GIVEN TEXT:
- Opening Delimiter -

OKRs for a team of Scrum Masters & Coaches
Hello fellow Agileists!
My organization has a group of Scrum Masters & coaches and we've been tasked with making our own OKRs each quarter along with the other disciplines within the organization.
We're really struggling here. It's clear for say, a marketing team or engineering team to build out some OKRs with very specific measureable results that relate to the orgs overarching OKRs, but for us, not so easy..
I'm just wondering if anyone here has set any OKRs for themselves or their "Agile Group" and could help me with some examples? I think once we've got a few examples we'll get on the right track. But we're hitting a brick wall here. We've all been a part of OKR planning sessions for dozens of teams in the past, but none really for ourselves.
I'm thinking of something like "Empower teams to reach Agile maturity" or "Empower teams to help themselves become more effective" with KRs focussed around having the team more aware of things like velocity, team health, etc. But this even feels a little.. lackluster maybe?
Really hoping to hear some of your experiences!
Thanks everyone.
My organization has a group of Scrum Masters & coaches and we've been tasked with making our own OKRs each quarter along with the other disciplines within the organization.
We're really struggling here.
Why did Scrum Masters and coaches accept such a task? It’s not just the teams who are struggling, agile change agents are struggling to coach it.
The “tasking” of teams and coaches by executives is the tail wagging the dog. 3 months is a long inspect and adapt cycle, and validated learning is unlikely to be optimized.
Why aren’t Sprint Goals, and the empirical improvements Scrum Teams make to product and process each and every Sprint, being leveraged to support more evidence based management?
How can you measure "Empower teams to reach Agile maturity"?
Totally agree with @Ian Mitchell here.
And to maybe help you out here... why not have 3 objectives here:
1- (improve) Team happyness
2- Delivering working software increment at end of the sprint
3- Achieving sprint goal at end of the sprint
These can be measured for outcome every sprint, and you can report on them every 3 months
If I had a team of anything, I would want some measurement showcasing their success. That said, why do you have a team of Scrum Masters & Coaches? Is it because one exists that the OKRs are even considered?
If keeping the team make sense, how would you consider the team useful and what makes the team successful? Is it number of training/workshops per month or something along those lines?
And to maybe help you out here... why not have 3 objectives here:
1- (improve) Team happyness
2- Delivering working software increment at end of the sprint
3- Achieving sprint goal at end of the sprint
When the team is not happy of any valid reason and the scrum master is doing what he can and the team is still not happy, does the scrum master failed? Same with #3, the scrum master are there to influence and help but not the main factor why the team did not achieve the goal or if they are not happy.

- Closing Delimiter -

WORK REQUEST 1:
Give the entries, from their first line through the line containing "2. Para pekerja paruh waktu (freelance)." (both included), as a JSON list of strings with one string per line and blank lines omitted.

RECORD EXTRACTS:
- Opening Delimiter -

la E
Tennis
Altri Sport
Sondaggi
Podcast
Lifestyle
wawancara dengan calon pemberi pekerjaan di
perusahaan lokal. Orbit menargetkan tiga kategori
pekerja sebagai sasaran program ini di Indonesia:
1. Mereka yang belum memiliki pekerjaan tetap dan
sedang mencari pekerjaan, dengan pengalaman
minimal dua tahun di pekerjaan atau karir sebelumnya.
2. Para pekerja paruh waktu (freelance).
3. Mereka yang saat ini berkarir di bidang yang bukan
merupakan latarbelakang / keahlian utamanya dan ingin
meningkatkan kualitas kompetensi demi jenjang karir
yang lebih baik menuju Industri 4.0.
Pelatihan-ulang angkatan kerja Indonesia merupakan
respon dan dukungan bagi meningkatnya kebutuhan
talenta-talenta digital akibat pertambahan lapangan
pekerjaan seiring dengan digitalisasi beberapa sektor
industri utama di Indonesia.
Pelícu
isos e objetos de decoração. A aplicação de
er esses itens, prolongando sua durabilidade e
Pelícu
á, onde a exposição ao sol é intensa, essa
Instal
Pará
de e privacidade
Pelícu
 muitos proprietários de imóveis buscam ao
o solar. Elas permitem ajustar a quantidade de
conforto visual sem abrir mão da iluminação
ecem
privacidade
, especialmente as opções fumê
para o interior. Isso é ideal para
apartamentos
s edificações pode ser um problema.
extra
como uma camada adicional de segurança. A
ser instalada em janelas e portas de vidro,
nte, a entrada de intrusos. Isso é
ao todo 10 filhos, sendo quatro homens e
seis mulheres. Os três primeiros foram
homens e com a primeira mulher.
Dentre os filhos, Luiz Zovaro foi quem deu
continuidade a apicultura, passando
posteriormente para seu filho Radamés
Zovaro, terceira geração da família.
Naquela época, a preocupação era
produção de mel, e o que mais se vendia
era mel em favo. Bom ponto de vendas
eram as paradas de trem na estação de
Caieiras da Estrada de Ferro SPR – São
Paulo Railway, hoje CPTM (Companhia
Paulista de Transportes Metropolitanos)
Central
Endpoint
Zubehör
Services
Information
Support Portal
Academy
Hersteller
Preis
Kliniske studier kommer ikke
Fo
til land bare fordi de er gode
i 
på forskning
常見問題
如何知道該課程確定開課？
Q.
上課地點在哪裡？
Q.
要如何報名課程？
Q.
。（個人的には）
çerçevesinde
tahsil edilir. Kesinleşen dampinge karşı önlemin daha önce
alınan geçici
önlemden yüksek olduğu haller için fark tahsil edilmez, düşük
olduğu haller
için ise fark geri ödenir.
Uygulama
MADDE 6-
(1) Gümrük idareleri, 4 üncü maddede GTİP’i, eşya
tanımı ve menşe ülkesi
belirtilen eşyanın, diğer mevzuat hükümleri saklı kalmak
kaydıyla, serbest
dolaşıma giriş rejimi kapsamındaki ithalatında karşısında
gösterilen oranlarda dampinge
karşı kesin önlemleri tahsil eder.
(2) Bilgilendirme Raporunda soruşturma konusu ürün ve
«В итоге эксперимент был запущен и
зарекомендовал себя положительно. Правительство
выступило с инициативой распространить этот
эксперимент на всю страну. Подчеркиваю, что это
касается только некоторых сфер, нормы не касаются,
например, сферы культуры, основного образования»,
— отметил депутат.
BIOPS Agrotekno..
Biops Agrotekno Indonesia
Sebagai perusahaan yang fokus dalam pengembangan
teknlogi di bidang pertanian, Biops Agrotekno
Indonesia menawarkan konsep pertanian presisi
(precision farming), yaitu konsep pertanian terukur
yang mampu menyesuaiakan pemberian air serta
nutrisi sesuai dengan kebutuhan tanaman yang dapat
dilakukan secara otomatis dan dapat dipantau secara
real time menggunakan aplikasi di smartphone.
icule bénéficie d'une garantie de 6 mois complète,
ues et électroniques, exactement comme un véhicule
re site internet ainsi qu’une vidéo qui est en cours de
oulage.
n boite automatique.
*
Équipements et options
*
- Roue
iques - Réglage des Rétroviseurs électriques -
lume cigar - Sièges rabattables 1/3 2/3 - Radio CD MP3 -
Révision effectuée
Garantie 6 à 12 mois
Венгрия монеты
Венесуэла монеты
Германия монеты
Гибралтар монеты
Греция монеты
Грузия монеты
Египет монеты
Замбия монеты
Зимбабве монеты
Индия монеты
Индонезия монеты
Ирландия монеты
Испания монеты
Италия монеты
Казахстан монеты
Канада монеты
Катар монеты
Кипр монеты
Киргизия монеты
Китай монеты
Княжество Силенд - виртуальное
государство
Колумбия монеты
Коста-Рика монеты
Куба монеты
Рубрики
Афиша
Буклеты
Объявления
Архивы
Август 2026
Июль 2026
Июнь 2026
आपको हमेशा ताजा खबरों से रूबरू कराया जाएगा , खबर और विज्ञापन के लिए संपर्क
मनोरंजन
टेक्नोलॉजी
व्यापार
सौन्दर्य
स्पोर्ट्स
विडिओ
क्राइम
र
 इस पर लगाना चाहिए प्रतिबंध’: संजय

- Closing Delimiter -

WORK REQUEST 2:
Extract word for word the part of the OKR discussion that opens with the words "Really hoping to" and closes with "to be optimized.".

EXPECTED ANSWER 1:
[
  "la E",
  "Tennis",
  "Altri Sport",
  "Sondaggi",
  "Podcast",
  "Lifestyle",
  "wawancara dengan calon pemberi pekerjaan di",
  "perusahaan lokal. Orbit menargetkan tiga kategori",
  "pekerja sebagai sasaran program ini di Indonesia:",
  "1. Mereka yang belum memiliki pekerjaan tetap dan",
  "sedang mencari pekerjaan, dengan pengalaman",
  "minimal dua tahun di pekerjaan atau karir sebelumnya.",
  "2. Para pekerja paruh waktu (freelance)."
]

EXPECTED ANSWER 2:
Really hoping to hear some of your experiences!
Thanks everyone.
My organization has a group of Scrum Masters & coaches and we've been tasked with making our own OKRs each quarter along with the other disciplines within the organization.
We're really struggling here.
Why did Scrum Masters and coaches accept such a task? It’s not just the teams who are struggling, agile change agents are struggling to coach it.
The “tasking” of teams and coaches by executives is the tail wagging the dog. 3 months is a long inspect and adapt cycle, and validated learning is unlikely to be optimized.